(Document section)
━━━
Large map object in dictionary fails with persistence truncation error in Designer, Clover engine (command line) works?

We are using a dictionary entry of type “map”, to pass data from one element in one phase to another element in a subsequent phase. This data is used iteratively in the 2nd element, so we can’t use a join-type connection between them.

We noticed that this approach works, but only for a limited number of key-value pairs in the dictionary. Once we get to about 5,000 or so pairs, we get the following error:


14:47:19,262 INFO  [JobFinalizer_1] Dictionary output: { *testMap={KEYFORID2=VALUEFORID2, ....
14:47:19,267 WARN  [JobFinalizer_1] Updating modified RunRecord ...
14:47:19,315 WARN  [JobFinalizer_1] SQL Error: 20000, SQLState: 22001
14:47:19,316 ERROR [JobFinalizer_1] A truncation error was encountered trying to shrink LONG VARCHAR 'UEsDBBQACAgIAOl1kUcAAAAAAAAAAAAAAAAAAAAAZN2/7i5qfpb3hREYYych&' to length 32700.
14:47:19,316 WARN  [JobFinalizer_1] org.hibernate.exception.DataException: could not execute statement
javax.persistence.PersistenceException: org.hibernate.exception.DataException: could not execute statement
	at org.hibernate.ejb.AbstractEntityManagerImpl.convert(AbstractEntityManagerImpl.java:1387)
	at org.hibernate.ejb.AbstractEntityManagerImpl.convert(AbstractEntityManagerImpl.java:1310)
	at org.hibernate.ejb.AbstractEntityManagerImpl.throwPersistenceException(AbstractEntityManagerImpl.java:1397)
...
Caused by: org.hibernate.exception.DataException: could not execute statement
	at org.hibernate.exception.internal.SQLExceptionTypeDelegate.convert(SQLExceptionTypeDelegate.java:71)
	at org.hibernate.exception.internal.StandardSQLExceptionConverter.convert(StandardSQLExceptionConverter.java:49)
	at org.hibernate.engine.jdbc.spi.SqlExceptionHelper.convert(SqlExceptionHelper.java:125)
	at org.hibernate.engine.jdbc.spi.SqlExceptionHelper.convert(SqlExceptionHelper.java:110)
...
Caused by: java.sql.SQLDataException: A truncation error was encountered trying to shrink LONG VARCHAR 'UEsDBBQACAgIAOl1kUcAAAAAAAAAAAAAAAAAAAAAZN2/7i5qfpb3hREYYych&' to length 32700.
━━━
(Entries supplied)
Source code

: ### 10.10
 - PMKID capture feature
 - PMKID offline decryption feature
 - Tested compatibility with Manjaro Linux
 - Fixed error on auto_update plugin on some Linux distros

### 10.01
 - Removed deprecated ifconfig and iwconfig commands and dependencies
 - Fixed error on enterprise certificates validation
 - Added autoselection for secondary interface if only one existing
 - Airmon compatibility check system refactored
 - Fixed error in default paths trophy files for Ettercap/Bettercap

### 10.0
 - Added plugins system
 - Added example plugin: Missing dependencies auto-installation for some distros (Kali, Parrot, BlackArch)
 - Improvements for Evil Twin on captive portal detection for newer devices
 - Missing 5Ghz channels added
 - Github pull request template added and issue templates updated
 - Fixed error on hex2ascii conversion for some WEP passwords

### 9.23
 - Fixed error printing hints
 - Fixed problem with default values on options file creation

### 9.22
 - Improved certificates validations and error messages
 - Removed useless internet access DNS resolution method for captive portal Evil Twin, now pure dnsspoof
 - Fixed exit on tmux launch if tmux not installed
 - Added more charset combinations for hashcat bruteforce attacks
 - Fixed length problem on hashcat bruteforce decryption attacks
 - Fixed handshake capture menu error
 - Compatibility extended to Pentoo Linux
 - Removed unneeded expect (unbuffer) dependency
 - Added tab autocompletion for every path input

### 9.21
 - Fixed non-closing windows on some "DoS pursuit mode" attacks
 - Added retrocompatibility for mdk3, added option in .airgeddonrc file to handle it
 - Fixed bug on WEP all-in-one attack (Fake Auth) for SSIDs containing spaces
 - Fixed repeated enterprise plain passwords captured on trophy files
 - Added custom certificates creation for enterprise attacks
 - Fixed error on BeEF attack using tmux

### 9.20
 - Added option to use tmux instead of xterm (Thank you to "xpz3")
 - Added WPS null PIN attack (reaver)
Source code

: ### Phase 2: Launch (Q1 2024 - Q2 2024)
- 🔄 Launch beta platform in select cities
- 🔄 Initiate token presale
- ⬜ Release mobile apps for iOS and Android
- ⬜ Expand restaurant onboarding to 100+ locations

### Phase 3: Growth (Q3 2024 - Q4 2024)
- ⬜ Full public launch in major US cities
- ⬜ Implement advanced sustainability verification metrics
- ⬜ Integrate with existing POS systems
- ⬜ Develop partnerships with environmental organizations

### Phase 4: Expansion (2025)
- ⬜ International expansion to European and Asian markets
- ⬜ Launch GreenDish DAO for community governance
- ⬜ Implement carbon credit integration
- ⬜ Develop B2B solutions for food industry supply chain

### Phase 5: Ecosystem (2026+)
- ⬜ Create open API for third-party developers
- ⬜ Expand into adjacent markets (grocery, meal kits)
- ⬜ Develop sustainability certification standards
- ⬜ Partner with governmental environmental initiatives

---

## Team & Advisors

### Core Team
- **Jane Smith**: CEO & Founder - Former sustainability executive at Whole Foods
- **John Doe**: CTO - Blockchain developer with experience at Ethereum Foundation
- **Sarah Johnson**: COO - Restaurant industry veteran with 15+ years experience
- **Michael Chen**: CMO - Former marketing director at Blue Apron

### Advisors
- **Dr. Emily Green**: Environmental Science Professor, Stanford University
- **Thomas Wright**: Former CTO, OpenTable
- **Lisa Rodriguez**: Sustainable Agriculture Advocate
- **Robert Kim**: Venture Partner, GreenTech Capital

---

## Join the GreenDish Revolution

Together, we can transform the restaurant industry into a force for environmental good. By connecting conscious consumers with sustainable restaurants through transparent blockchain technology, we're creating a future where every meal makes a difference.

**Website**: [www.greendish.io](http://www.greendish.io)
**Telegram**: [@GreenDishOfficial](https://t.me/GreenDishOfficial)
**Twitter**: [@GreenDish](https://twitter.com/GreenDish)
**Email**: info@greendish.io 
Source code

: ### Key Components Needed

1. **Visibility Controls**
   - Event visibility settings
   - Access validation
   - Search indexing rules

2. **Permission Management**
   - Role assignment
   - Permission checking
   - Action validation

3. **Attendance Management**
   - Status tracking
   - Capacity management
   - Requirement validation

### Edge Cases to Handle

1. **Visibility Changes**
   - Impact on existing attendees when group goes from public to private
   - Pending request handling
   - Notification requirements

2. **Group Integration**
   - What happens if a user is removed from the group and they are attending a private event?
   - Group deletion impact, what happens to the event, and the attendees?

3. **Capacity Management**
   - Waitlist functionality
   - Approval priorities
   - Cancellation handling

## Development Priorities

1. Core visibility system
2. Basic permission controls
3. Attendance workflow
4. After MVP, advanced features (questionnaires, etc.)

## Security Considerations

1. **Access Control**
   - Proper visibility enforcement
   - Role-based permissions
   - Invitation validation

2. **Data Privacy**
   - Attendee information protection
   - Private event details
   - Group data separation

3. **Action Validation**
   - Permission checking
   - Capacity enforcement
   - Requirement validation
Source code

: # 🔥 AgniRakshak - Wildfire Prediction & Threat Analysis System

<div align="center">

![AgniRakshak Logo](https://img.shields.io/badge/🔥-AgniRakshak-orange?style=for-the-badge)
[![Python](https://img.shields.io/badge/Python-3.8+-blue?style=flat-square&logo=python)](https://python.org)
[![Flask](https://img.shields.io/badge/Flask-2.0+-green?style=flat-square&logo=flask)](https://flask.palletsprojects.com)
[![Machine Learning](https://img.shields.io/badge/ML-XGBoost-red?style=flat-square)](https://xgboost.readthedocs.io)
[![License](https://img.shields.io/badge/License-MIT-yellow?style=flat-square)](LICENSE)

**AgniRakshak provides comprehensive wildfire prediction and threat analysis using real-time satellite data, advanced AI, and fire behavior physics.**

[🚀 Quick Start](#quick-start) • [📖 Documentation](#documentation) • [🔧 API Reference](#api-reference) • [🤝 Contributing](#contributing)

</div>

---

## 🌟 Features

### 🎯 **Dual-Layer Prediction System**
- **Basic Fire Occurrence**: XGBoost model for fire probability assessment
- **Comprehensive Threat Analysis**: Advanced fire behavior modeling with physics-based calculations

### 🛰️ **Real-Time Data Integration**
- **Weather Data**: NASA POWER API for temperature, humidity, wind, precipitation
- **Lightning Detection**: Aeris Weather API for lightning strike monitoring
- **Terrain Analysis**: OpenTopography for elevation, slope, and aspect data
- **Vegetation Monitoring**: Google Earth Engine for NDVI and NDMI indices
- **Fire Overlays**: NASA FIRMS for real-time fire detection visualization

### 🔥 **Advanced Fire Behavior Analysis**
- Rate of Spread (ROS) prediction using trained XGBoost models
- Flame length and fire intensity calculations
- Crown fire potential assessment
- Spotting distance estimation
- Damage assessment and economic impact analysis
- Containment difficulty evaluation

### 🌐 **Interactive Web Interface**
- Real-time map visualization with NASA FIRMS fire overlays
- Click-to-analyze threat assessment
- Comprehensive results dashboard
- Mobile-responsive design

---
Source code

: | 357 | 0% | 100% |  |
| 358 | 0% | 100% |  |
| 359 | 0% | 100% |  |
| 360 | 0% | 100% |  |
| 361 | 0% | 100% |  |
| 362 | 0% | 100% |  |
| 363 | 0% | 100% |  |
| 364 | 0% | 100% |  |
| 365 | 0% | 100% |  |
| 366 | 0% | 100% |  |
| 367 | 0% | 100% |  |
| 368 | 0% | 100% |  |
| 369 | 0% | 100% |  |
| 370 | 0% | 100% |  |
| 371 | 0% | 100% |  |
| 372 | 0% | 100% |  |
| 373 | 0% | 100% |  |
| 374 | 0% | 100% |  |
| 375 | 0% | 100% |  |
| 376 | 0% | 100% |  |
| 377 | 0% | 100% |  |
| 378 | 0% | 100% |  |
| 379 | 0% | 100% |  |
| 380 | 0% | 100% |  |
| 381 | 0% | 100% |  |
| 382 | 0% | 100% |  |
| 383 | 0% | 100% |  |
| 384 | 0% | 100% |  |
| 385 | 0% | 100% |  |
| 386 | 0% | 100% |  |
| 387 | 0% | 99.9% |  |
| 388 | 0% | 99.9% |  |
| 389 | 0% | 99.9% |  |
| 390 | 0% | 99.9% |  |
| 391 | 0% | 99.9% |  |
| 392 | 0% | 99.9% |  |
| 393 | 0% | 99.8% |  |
━━━
(Instruction) In the forum thread about the map truncation error, reproduce the stretch from "Large map object" through "connection between them.", substituting "component" for each occurrence of "element".

(Answer to the exercise)
Large map object in dictionary fails with persistence truncation error in Designer, Clover engine (command line) works?

We are using a dictionary entry of type “map”, to pass data from one component in one phase to another component in a subsequent phase. This data is used iteratively in the 2nd component, so we can’t use a join-type connection between them.